Three U.S. senators have introduced a bill that strikes at "big tech bullying."
The Open App Markets Act, introduced by Democrats Richard Blumenthal and Amy Klobuchar and Republican Marsha Blackburn, targets Apple and Google and their respective app stores.
The senators say the bill aims to establish fair and clear regulations to protect competition and strengthen consumer protection in the app market.
In a statement, they said that Apple and Google have the role of concierge of the two dominant mobile operating systems.
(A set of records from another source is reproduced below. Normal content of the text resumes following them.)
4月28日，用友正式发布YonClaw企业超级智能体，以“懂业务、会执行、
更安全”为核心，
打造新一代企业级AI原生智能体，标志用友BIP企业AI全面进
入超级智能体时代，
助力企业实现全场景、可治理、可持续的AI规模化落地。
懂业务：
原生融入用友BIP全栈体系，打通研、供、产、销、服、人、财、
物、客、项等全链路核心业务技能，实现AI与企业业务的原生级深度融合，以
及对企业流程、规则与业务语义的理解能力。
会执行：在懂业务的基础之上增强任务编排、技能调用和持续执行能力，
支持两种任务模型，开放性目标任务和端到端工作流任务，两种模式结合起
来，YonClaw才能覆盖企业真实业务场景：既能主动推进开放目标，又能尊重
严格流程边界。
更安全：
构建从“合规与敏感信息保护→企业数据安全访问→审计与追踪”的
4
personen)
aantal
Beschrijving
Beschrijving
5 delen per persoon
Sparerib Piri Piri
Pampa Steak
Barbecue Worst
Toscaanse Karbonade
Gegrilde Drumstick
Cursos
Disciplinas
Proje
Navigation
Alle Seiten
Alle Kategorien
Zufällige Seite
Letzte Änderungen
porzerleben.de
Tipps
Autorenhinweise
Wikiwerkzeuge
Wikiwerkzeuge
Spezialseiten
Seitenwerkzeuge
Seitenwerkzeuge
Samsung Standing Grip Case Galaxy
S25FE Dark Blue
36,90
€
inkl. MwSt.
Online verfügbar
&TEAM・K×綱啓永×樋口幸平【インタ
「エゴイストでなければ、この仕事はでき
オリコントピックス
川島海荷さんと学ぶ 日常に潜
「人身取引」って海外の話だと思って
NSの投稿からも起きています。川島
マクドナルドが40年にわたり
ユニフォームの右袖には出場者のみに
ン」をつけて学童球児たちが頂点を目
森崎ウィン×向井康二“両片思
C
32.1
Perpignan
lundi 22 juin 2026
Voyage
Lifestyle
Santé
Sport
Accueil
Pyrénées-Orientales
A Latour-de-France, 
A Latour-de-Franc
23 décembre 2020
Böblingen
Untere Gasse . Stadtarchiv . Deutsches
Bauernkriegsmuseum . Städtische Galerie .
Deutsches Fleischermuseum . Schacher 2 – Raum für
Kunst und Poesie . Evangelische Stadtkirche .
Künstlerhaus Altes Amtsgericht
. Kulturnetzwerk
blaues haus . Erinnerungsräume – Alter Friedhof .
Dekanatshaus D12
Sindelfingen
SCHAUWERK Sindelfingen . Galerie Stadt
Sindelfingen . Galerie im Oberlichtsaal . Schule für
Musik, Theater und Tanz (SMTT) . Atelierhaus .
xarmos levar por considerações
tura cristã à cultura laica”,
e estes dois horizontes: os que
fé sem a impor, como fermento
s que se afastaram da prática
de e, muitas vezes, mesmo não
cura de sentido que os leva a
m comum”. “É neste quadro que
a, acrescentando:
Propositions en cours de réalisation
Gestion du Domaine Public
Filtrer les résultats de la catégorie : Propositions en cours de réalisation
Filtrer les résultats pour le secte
They stated that their respective app stores exclusively dictate the terms of the application market, preventing competition and restricting consumer choices.
Blumenthal expects the legislation will inevitably break down anti-competitive walls in the application economy, giving consumers more choice and giving smaller start-ups a chance.
"For years, Apple and Google crushed their competitors and kept consumers in the dark, making big profits while acting as ostensibly well-meaning guardians of this multi-billion dollar market," he said, referring to the bill as "a huge blow to of big tech bullying ”.
"This bilateral bill will help break the grip of these tech giants, open up the application economy to new competitors and give mobile users more control over their own devices."
"Apple and Google want to prevent developers and consumers from using third-party app stores that would threaten their own. Their anti-competitive behavior is a direct attack on a free and fair market. "Senator Blumenthal, Klobuchar, and I are committed to ensuring that American consumers and small businesses are not punished by Big Tech domination," said Marsha Blackburn.